Like Indians the ancient Greeks were polytheistic, they believed in many different gods and goddesses. The Greeks believed that these gods and goddesses controlled everything, from the waves in the ocean to the winner of a race. Each god or goddess controlled one or two major aspects of life, again a common feature with the belief of Hindus. Greeks built temples in every town for one god or goddess. Like Hindu temples even Greek temples were large and beautiful buildings where Greeks went to pray or sacrifice animals.
The sacrificed animals were considered gifts to the gods, also observed in Hinduism. Greeks were especially likely to sacrifice animals at festivals in honor of the gods. The festivals included plays, music, dancing, and then a parade to the temple where they made their sacrifices and had a feast. One temple still standing today is the Parthenon, built in honor of Athena, who was the goddess of wisdom and war. (Encyclopaedia The Helios, 1952) As fate would have it, gods of Hinduism still have thriving population of worshippers while the Greek gods have faded into oblivion.
Most of the modern religions like Islam, Christianity and Buddhism have been built around ideals, norms and duties prescribed to the followers. These religions have also sought to enforce or convert other people to have larger base of followers. Meanwhile, Hinduism is a loose set of ideals that focuses more on well being and celebration of life rather stamping the mankind into categories. Hinduism is also condemned for its superstitions and discriminatory treatment of certain classes and thus it has undergone various reforms over time.
Modern Hinduism is the reflection of continuity and progressive changes that occurred in various traditions and institutions of Hinduism during the last two centuries. Modern Hinduism has as its values rational thought, modern education and the ideals of humanism, rationalism and religious universalism (Majumdar RC et al). This has meant combating the conservative and superstitious elements. The focus has shifted to imbibing modernity, modern education compared to classical Sanskritic education system.
Recent developments have also seen the reinterpretation of ancient texts through translation and correlating them with scientific advancements. For instance Dr David Frawley has tried to elaborate the underlying reason for having so many gods and deities. Having many names for something is not necessarily a sign of ignorance of its real nature. On the contrary, it may indicate an intimate knowledge of it. For example, Eskimos have forty-eight different names for snow in their language because they know snow intimately in its different variations, not because they are ignorant of the fact that all snow is only one.

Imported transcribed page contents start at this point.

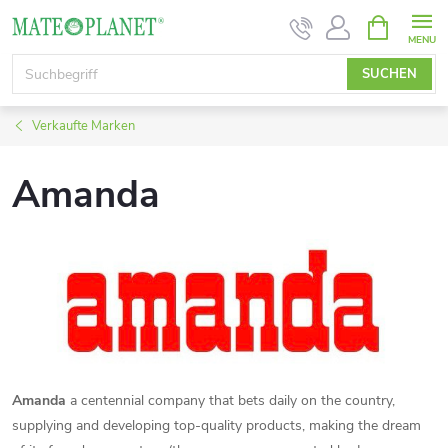
Zum
WARENK
Inhalt
springen
SUCHEN
Verkaufte Marken
Amanda
Amanda
a centennial company that bets daily on the country,
supplying and developing top-quality products, making the dream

The many different deities of Hinduism reflect such an intimate realization of the Divine on various levels. (The Cambridge Illustrated History of Religions, 2002)

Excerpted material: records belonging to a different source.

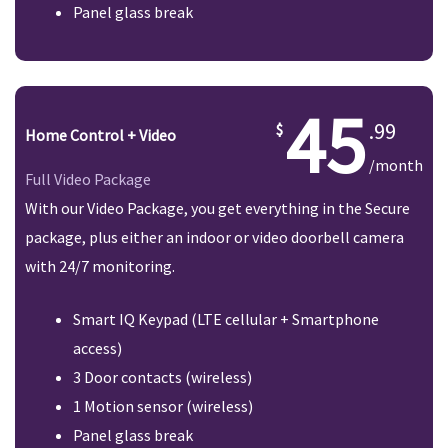
Panel glass break
45
.99
Home Control + Video
/month
Full Video Package
With our Video Package, you get everything in the Secure
package, plus either an indoor or video doorbell camera
with 24/7 monitoring.
Smart IQ Keypad (LTE cellular + Smartphone
access)
3 Door contacts (wireless)
1 Motion sensor (wireless)
Panel glass break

1. A. C. Bhaktivedanta Swami Prabhupada, “Srimad-Bhagavatam”, Bhaktivedanta Book Trust. 2. “Hellas, Article: Greek Mythology”, 1952. Volume: Encyclopaedia The Helios. 3. Majumdar, R. C. , H. C. Raychauduri, Kaukinkar Datta, 1960. “An Advanced History of India” Great Britain: Macmillan and Company Limited 4. “Indian Religions and the Hindu Tradition”, 2002. The Cambridge Illustrated History of Religions: Cambridge University Press.